Why the Hell is there no "drunk" mood? Sheezy, you hurt me, you hurt me deep.
Anyway, for months SA kept farting out on me, and in the meantime I have been making a webcomic (read Lacunae and I love you long time three dollah), and living in the New Orleans metro area--in one of those pasty whitebread suburbs, and we all evacuated with our stuff anyway, so no por llama because unless Rita hits us too our house and stuff is all peaches, but I am still thrown off what with the no scanner.
I won't bitch about that because I am alive and so are our cats, who have been showing their love by leaving us pukey presents under our new bed.
Also, if you are going to be an assfish about the NOLA situation, you should know that: (1) the New Orleans port is fucking vital to our national economy, (2) that is why the gas prices are going up, dicktard, and also (3) natural fucking disasters happen everywhere.
Also you deserve to be skinned alive and boiled in raw sewage if you try to blame the poor bastards in the Superdome for not evacuating. THERE ARE A LOT OF PEOPLE THAT COULD NOT EVACUATE EVEN THOUGH THEY WANTED TO.

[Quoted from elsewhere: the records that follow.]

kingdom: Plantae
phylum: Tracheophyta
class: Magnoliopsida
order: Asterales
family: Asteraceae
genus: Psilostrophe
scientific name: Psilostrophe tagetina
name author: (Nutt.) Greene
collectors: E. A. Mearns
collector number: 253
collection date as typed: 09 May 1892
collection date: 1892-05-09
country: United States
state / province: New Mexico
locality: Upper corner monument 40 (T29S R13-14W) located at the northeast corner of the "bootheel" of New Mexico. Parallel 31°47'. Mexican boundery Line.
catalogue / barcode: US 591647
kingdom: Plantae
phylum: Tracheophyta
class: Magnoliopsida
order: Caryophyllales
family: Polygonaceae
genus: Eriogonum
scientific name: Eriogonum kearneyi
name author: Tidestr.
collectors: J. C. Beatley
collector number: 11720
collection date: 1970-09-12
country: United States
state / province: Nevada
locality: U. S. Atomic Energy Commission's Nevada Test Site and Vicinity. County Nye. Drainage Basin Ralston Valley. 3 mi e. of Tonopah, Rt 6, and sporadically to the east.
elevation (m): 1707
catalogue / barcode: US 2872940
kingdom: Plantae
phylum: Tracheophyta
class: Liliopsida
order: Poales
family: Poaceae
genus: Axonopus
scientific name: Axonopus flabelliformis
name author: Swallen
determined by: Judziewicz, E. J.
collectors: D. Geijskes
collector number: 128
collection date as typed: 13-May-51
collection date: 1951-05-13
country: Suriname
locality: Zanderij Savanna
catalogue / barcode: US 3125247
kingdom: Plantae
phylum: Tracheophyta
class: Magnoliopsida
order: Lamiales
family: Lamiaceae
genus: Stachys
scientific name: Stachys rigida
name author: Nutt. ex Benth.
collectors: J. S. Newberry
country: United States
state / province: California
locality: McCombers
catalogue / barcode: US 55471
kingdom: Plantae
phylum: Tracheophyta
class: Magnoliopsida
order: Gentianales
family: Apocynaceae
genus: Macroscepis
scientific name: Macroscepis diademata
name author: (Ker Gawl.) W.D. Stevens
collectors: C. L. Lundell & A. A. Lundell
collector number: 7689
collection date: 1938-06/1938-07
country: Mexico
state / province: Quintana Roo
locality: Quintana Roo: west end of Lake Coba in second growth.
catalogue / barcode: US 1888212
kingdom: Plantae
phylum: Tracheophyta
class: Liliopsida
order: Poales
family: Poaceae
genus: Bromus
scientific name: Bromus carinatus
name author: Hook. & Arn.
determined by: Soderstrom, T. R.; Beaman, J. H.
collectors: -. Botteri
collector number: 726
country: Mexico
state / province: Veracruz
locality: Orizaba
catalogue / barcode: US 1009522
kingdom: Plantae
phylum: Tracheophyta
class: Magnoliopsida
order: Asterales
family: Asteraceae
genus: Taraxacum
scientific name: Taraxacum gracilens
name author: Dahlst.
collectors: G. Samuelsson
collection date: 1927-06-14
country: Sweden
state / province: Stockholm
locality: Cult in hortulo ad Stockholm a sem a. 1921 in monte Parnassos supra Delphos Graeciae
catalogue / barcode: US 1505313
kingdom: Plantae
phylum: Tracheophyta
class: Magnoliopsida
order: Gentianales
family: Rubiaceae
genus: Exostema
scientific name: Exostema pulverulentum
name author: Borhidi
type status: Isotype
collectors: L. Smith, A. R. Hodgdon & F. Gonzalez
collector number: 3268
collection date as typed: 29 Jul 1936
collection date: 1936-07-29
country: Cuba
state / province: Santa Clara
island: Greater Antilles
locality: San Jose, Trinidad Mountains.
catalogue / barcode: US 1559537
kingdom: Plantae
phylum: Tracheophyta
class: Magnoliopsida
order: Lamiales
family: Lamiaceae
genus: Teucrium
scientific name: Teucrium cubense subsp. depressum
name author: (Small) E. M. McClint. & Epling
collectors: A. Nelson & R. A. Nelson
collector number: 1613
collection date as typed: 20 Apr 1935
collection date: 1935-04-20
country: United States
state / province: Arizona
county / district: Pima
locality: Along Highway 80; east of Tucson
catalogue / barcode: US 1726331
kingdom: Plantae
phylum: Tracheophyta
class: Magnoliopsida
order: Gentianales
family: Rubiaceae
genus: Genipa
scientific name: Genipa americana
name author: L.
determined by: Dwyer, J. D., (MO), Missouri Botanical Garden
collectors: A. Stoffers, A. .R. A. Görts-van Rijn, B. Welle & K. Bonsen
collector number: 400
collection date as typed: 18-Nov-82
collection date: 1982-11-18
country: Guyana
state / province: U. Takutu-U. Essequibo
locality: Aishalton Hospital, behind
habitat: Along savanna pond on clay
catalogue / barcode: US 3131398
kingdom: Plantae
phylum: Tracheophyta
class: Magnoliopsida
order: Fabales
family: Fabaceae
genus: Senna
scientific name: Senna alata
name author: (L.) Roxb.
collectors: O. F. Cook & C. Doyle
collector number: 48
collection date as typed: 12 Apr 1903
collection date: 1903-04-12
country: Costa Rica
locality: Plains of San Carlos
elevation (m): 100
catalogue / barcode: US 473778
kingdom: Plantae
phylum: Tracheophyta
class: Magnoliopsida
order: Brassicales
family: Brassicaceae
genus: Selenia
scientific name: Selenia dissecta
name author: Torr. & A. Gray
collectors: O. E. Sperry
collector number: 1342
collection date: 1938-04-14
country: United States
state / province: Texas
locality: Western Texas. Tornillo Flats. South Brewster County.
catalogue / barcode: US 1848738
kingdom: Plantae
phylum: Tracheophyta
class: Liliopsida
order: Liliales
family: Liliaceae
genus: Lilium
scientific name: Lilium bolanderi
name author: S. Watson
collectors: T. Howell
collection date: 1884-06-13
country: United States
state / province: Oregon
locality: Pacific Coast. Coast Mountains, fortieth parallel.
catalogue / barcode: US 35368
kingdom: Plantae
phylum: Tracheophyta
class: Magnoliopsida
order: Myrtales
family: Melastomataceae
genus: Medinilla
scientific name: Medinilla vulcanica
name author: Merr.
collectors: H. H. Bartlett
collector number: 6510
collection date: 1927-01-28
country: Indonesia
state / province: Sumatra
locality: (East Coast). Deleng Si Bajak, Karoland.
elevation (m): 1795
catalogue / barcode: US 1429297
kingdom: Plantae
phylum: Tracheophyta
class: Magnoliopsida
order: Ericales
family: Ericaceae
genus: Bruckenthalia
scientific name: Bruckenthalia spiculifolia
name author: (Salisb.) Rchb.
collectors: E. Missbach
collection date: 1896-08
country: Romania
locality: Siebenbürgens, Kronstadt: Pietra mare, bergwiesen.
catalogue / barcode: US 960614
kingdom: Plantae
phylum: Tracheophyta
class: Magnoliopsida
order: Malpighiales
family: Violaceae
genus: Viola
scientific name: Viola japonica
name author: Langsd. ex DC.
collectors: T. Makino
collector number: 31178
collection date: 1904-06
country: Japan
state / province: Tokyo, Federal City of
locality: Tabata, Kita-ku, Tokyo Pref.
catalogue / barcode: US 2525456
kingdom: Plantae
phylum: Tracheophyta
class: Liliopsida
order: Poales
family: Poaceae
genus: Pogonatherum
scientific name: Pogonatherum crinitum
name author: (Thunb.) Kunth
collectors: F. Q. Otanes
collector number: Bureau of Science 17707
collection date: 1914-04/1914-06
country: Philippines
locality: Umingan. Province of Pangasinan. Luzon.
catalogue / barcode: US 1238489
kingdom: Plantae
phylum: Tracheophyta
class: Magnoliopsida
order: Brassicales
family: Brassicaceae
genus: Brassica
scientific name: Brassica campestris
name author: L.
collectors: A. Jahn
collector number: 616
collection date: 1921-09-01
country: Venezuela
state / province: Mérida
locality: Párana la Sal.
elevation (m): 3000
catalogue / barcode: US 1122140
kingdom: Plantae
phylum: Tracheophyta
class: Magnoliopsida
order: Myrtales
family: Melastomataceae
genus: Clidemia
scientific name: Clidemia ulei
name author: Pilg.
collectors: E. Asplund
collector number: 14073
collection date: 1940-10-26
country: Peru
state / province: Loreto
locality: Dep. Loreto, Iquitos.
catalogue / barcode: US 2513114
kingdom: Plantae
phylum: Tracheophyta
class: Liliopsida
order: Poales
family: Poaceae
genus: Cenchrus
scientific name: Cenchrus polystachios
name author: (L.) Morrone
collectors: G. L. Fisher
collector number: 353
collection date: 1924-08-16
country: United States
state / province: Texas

And then they got to spend four days without air conditioning--unless you're from an area that has 90-100 F temps and 90+ humidity, you have no FUCKING idea what that's like--or toilets, or fans, or fresh food, or medical care, or security, or ANYONE TO AT LEAST COME AND TAKE AWAY THE FESTERING DEAD BODIES.
And this is why America as a country needs to keep the death penalty and apply it to bureaucratic failures, in the form of DRAWING AND QUARTERING.